Work to complete
Across all of the records below, determine the number of lines containing the string "pixels"; reply with that number only.

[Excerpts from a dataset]
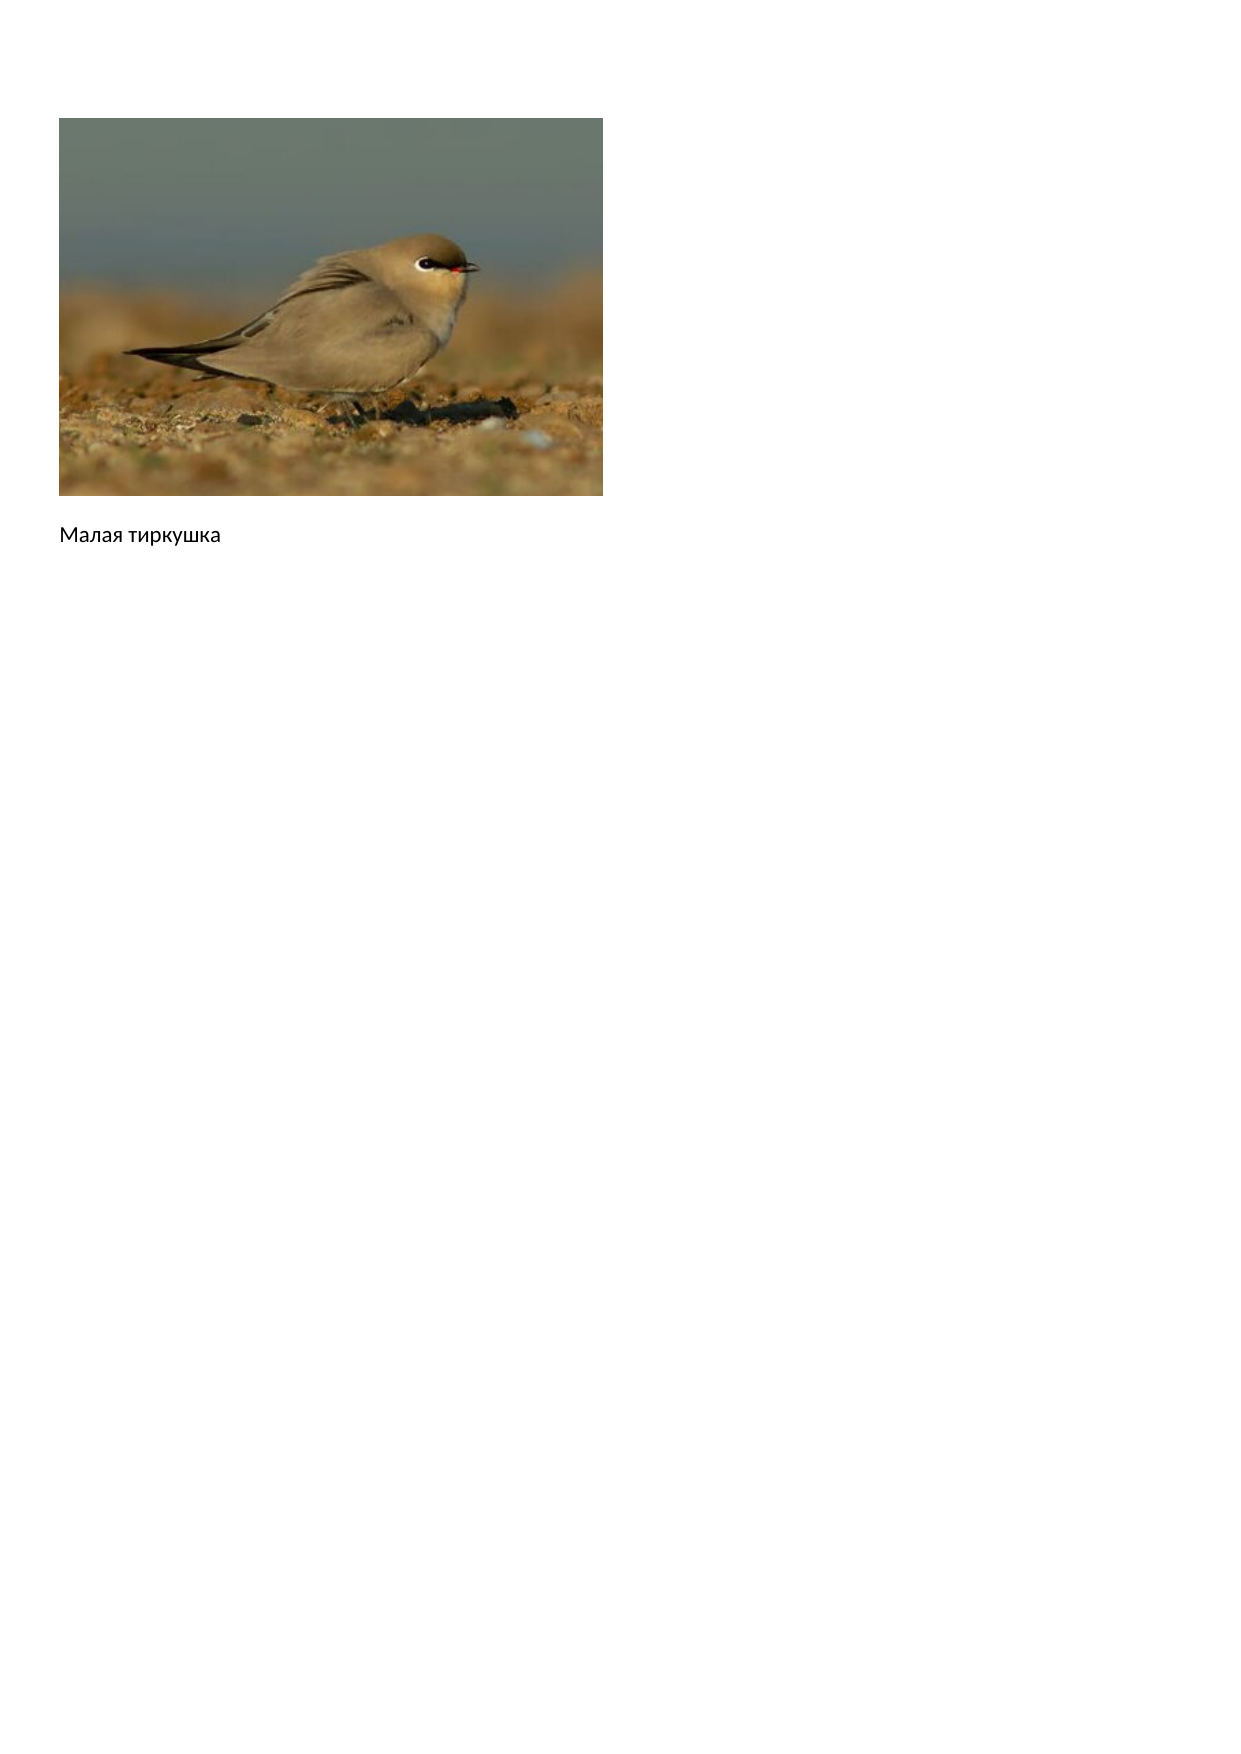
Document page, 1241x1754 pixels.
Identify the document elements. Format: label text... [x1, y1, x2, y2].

picture [59, 118, 603, 496]
text Малая тиркушка [15, 520, 1152, 548]
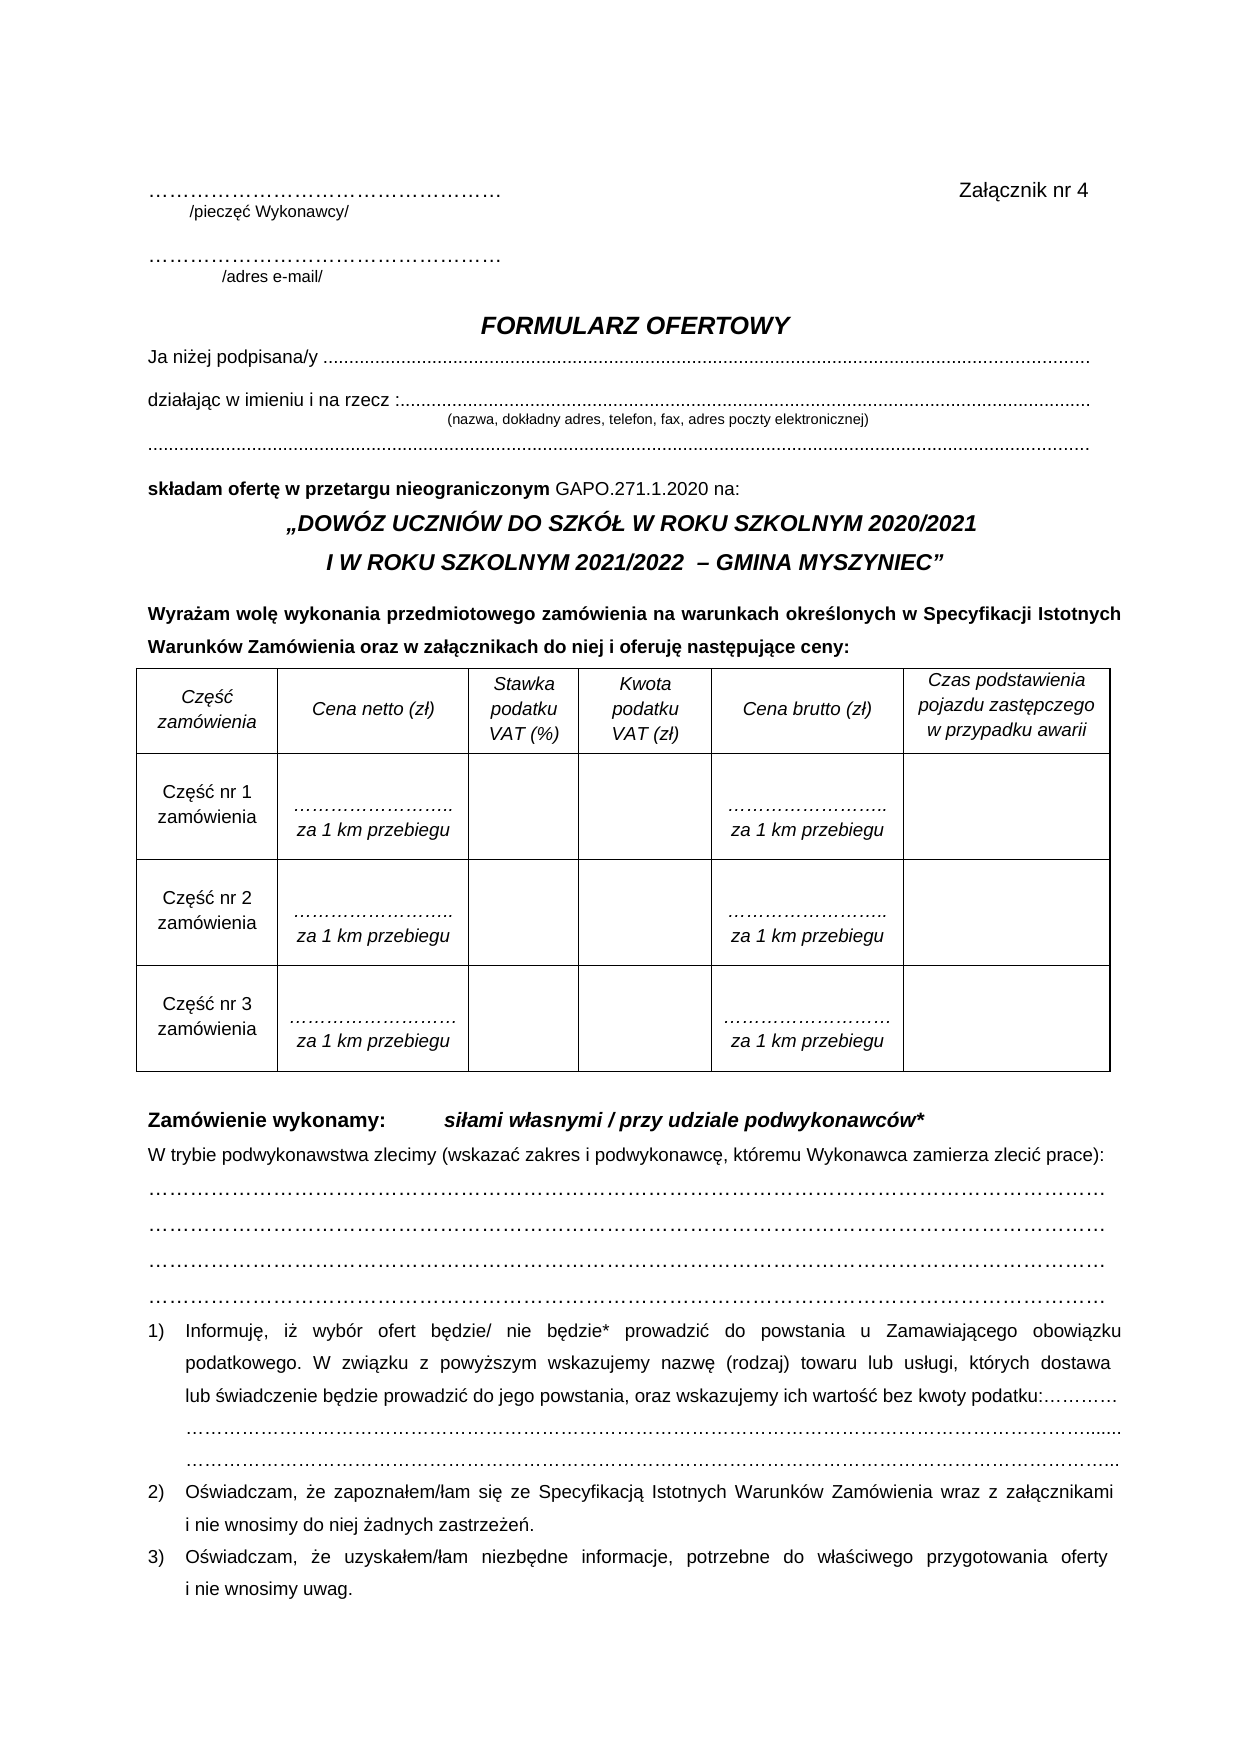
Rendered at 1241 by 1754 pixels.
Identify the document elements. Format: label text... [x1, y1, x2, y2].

Written answer
2